L’appel a été publié dans une lettre pastorale conjointe sur l’impact du
pétrole dans la région, distribuée à l’issue de l’assemblée plénière de
l’Association des Conférences épiscopales de la région d’Afrique centrale
(ACERAC), tenue du 7 au 14 juillet à Malabo, capitale de la Guinée équatoriale.

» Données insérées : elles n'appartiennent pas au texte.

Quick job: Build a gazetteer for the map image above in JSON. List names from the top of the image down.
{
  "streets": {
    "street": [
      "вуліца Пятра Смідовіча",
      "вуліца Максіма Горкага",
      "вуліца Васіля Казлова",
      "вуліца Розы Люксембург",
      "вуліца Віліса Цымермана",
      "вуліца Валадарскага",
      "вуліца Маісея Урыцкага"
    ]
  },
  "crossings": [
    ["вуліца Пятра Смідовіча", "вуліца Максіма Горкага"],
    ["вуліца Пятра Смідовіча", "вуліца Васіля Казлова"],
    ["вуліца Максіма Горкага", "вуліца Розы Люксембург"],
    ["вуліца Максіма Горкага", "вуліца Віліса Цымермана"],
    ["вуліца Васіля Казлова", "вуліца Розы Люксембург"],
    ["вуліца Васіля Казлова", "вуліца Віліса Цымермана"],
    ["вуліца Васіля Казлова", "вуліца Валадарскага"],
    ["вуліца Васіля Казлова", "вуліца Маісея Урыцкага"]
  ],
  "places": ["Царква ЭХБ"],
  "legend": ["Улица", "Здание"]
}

Une région pétrolière stratégique
La quasi totalité des pays de la région est soit un producteur de pétrole établi, soit
un producteur nouveau ou prospectif. Depuis près de trente ans, le Cameroun, le Gabon et
la République du Congo exportent le pétrole. Le Tchad et la Guinée équatoriale entrent
progressivement au rang des pays producteurs de pétrole. Les recherches pétrolières
semblent prometteuses dans le Nord-Est de la République Centrafricaine, ont noté les
évêques.
Le Golfe de Guinée – qui comprend le Cameroun, le Congo, la Guinée équatoriale et
le Gabon, de même que le Nigéria - , dans son ensemble, devient une zone stratégique
importante dans l’exploitation du pétrole mondial, ont-ils affirmé.

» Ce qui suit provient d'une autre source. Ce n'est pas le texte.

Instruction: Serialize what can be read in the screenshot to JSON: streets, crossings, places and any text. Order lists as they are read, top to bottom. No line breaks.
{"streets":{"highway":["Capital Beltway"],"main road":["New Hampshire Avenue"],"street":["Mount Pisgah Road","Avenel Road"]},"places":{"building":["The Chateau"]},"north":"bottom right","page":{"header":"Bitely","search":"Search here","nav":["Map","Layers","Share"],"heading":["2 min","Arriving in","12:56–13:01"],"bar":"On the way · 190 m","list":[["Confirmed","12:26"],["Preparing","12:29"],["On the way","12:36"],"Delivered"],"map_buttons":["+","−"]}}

« Il offre une alternative intéressante au Moyen-Orient », ajoute le document intitulé
"L'Eglise et la pauvreté en Afrique centrale: le cas du pétrole". «
Vingt-cinq pour cent du pétrole américain sera bientôt importé d’Afrique
subsaharienne, avec une part importante tirée de nos pays ».
Pourtant, la vaste majorité des habitants de l’Afrique centrale n’a pas
bénéficié de son pétrole et ce pour plusieurs raisons, indiquent l’ACERAC (en
anglais : Association of Episcopal Conferences of the Region of Central Africa).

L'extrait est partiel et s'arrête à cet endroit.